DATASET RECORDS |
★ ★ ★

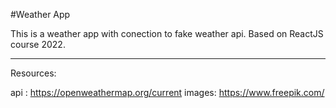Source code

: #Weather App

This is a weather app  with conection to fake weather api.
Based on ReactJS course 2022.




---
Resources:



api : https://openweathermap.org/current
images: https://www.freepik.com/
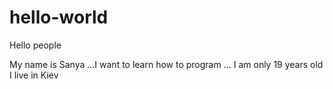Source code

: # hello-world
Hello people


My name is Sanya ...I want to learn how to program ...
I am only 19 years old
I live in Kiev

★ ★ ★

REQUEST |
Update the items so that each "Source code" becomes "Original source", with nothing else changed. Leave the pictures out of your answer.

EXERCISE RESPONSE |
Original source

: #Weather App

This is a weather app  with conection to fake weather api.
Based on ReactJS course 2022.




---
Resources:



api : https://openweathermap.org/current
images: https://www.freepik.com/
Original source

: # hello-world
Hello people


My name is Sanya ...I want to learn how to program ...
I am only 19 years old
I live in Kiev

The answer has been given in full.